Molte formulazioni prevedono l’associazione della vitamina D con la vitamina K. Secondo le indicazioni della Società Italiana di Neonatologia, per il bambino nato a termine si dovrebbe prevedere una integrazione con vitamina K dal 7° giorno o dalla seconda settimana di vita, a seconda dei protocolli, per prevenire una crisi emorragica dovuta a deficit di vitamina K. Nei bambini allattati al seno, dopo questa dose, si raccomanda l’uso di 25 μg/die di vitamina K per via orale per 14 settimane. Questa vitamina attraversa la placenta con grande difficoltà: questa è la ragione per cui alla nascita i livelli di vitamina K sono molto bassi. Inoltre è scarsa anche nel latte materno e quindi la sua integrazione è raccomandata solo nel bambino allattato al seno, perché nei latti artificiali è già, normalmente, presente.

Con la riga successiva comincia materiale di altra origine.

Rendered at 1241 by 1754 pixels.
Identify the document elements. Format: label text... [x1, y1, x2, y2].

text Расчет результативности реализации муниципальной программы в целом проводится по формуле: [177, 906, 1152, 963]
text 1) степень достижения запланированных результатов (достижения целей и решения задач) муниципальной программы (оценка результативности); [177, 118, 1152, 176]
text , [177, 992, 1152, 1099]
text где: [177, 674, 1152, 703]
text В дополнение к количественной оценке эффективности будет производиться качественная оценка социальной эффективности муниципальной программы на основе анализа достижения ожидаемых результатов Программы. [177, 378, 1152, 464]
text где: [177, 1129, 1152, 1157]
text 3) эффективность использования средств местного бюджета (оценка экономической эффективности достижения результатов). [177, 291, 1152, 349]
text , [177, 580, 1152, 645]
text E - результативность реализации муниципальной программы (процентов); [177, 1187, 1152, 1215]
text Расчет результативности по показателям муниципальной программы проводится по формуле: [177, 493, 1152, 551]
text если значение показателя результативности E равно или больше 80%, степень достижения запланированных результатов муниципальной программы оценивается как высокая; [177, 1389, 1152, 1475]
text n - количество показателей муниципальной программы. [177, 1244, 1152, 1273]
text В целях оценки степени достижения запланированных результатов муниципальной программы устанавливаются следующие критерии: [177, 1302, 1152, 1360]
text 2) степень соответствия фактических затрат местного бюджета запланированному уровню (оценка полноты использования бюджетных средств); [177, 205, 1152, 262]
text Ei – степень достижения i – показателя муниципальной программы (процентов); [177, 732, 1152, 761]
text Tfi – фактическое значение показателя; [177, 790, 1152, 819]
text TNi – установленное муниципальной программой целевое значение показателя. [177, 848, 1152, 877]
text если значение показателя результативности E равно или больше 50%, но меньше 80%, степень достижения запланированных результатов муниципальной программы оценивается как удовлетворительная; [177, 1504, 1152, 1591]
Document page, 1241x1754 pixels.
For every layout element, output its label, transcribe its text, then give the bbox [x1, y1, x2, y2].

Un discorso a parte merita l’integrazione con fluoro. Secondo le linee guida elaborate dalla Società Italiana di Odontoiatria Infantile (SIOI), il fluoro è importante per la prevenzione della carie , ma è emerso che è preferibile la via topica: per questo motivo nelle linee guida si consiglia di utilizzare dentifrici fluorurati.

L’assunzione sistemica di fluoro deve essere riservata soltanto a casi mirati, su prescrizione pediatrica, per evitare la fluorosi, che è la manifestazione di un’intossicazione cronica da fluoro conseguente ad una sua eccessiva assunzione  durante i primi anni di vita.

Infine, talvolta vengono prescritti al momento della dimissione del neonato dal reparto maternità, integratori a base di luteina e zeaxantina. In teoria questi due carotenoidi svolgono un ruolo protettivo per l’epitelio retinico del neonato, ma nella letteratura scientifica non vi sono trial clinici che testimonino la loro efficacia in questo senso , e non ci sono, al momento, dati quantitativi sul loro effettivo fabbisogno.